REQUIREMENTS
Copy the records from the start through the line containing "line at (1245, 696): solid -> dashed", changing "part" to "component" and leaving everything else unchanged.

(Dataset entries)

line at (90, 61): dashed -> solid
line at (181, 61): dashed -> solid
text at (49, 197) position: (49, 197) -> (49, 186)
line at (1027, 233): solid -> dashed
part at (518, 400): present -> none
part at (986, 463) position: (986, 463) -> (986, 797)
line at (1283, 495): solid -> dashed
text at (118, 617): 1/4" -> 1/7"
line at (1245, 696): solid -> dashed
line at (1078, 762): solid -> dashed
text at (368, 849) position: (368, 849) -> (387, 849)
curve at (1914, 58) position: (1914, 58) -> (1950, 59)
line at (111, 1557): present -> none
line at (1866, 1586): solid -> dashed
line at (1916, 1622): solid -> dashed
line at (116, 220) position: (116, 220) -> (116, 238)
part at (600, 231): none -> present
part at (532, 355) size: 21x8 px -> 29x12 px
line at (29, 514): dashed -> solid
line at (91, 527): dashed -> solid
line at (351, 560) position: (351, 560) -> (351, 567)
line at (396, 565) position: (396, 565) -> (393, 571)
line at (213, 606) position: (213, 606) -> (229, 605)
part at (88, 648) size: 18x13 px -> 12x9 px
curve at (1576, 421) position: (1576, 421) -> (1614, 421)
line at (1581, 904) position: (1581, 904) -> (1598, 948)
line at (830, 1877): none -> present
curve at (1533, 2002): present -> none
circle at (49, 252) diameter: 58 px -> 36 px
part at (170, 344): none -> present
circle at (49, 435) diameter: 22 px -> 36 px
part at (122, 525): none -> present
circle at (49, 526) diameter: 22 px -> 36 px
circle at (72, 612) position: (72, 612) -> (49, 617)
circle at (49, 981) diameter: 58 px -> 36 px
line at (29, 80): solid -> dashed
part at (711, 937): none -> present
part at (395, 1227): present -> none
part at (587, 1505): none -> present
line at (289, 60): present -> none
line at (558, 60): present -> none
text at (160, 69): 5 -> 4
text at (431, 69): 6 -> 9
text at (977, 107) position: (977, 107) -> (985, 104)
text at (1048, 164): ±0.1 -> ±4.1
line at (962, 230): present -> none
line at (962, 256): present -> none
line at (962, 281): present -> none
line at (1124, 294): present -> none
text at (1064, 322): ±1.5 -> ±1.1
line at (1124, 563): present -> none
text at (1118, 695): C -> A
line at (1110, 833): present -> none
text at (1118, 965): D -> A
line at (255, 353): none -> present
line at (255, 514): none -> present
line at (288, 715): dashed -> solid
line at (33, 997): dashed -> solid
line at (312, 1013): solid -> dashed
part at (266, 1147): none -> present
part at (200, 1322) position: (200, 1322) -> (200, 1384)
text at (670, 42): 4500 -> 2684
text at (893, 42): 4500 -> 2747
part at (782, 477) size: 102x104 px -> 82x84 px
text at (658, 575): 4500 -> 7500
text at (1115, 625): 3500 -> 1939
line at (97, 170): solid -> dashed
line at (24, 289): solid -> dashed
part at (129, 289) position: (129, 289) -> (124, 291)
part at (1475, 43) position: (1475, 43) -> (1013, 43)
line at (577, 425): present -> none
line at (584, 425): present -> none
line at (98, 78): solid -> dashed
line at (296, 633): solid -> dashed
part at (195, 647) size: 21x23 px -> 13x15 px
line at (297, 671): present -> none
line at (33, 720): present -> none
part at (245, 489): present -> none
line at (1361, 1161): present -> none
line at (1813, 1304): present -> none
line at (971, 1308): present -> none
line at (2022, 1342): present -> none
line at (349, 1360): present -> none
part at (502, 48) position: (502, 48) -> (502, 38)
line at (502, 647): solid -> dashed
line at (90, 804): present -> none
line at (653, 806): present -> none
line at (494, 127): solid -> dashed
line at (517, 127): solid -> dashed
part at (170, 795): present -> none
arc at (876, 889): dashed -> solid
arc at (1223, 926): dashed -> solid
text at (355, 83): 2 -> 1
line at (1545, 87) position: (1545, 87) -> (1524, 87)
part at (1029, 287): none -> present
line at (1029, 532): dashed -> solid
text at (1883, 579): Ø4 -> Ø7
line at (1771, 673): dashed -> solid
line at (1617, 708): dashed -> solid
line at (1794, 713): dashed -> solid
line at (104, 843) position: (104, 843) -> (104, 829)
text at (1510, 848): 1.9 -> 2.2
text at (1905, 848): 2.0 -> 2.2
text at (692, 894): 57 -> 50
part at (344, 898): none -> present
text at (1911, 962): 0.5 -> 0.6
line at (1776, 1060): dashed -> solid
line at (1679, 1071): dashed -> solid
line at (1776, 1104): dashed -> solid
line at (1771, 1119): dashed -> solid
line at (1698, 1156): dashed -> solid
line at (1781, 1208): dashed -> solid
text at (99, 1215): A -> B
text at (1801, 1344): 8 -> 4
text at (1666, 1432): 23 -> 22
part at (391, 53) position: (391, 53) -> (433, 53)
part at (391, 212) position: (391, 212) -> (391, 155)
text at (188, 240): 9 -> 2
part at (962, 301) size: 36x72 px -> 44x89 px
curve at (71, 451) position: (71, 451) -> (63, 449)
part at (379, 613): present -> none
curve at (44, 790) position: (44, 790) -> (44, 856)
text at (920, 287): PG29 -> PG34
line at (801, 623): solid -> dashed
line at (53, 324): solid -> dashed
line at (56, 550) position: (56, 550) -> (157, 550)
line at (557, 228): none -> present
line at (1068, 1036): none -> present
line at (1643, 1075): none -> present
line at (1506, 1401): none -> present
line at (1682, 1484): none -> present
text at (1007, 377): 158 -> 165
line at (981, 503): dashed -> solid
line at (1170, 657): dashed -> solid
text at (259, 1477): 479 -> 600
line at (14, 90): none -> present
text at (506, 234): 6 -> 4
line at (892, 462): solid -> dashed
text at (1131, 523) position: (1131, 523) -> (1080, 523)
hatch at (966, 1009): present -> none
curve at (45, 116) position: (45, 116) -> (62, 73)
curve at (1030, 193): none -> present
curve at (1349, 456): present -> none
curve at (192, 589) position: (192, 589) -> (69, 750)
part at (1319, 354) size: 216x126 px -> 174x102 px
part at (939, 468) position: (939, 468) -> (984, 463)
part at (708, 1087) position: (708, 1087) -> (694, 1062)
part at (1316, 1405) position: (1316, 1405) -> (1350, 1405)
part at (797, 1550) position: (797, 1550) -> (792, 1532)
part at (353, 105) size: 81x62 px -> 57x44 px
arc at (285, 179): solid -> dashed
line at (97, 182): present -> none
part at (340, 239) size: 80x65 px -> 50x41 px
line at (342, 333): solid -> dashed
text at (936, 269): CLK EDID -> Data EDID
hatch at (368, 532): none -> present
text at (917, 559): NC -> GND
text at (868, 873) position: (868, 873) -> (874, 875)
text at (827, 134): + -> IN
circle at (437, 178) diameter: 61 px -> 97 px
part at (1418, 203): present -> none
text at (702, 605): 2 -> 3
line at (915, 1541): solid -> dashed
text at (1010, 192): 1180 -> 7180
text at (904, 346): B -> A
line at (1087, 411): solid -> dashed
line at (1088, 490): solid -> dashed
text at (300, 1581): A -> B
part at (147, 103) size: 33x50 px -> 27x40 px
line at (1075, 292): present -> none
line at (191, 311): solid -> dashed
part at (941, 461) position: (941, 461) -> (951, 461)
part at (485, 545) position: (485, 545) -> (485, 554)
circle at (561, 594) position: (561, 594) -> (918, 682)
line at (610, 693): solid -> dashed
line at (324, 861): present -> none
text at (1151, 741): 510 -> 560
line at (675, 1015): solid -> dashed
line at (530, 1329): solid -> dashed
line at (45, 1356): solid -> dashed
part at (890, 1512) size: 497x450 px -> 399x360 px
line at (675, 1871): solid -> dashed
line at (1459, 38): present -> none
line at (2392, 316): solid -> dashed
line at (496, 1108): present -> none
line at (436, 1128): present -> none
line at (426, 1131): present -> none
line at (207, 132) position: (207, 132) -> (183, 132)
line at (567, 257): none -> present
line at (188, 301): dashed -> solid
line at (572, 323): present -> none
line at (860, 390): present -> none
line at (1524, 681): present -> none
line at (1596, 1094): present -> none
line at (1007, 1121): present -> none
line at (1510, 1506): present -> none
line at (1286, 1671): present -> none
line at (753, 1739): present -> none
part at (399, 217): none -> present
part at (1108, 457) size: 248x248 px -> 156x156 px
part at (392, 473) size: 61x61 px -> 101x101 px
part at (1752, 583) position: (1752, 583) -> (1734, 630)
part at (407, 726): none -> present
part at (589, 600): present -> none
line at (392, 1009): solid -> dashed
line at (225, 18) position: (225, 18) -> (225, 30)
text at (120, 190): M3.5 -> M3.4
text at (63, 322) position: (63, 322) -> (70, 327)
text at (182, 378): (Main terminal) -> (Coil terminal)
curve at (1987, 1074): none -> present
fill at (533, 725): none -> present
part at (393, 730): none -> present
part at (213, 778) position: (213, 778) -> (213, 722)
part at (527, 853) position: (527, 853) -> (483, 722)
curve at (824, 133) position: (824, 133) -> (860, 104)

EXERCISE ANSWER
line at (90, 61): dashed -> solid
line at (181, 61): dashed -> solid
text at (49, 197) position: (49, 197) -> (49, 186)
line at (1027, 233): solid -> dashed
component at (518, 400): present -> none
component at (986, 463) position: (986, 463) -> (986, 797)
line at (1283, 495): solid -> dashed
text at (118, 617): 1/4" -> 1/7"
line at (1245, 696): solid -> dashed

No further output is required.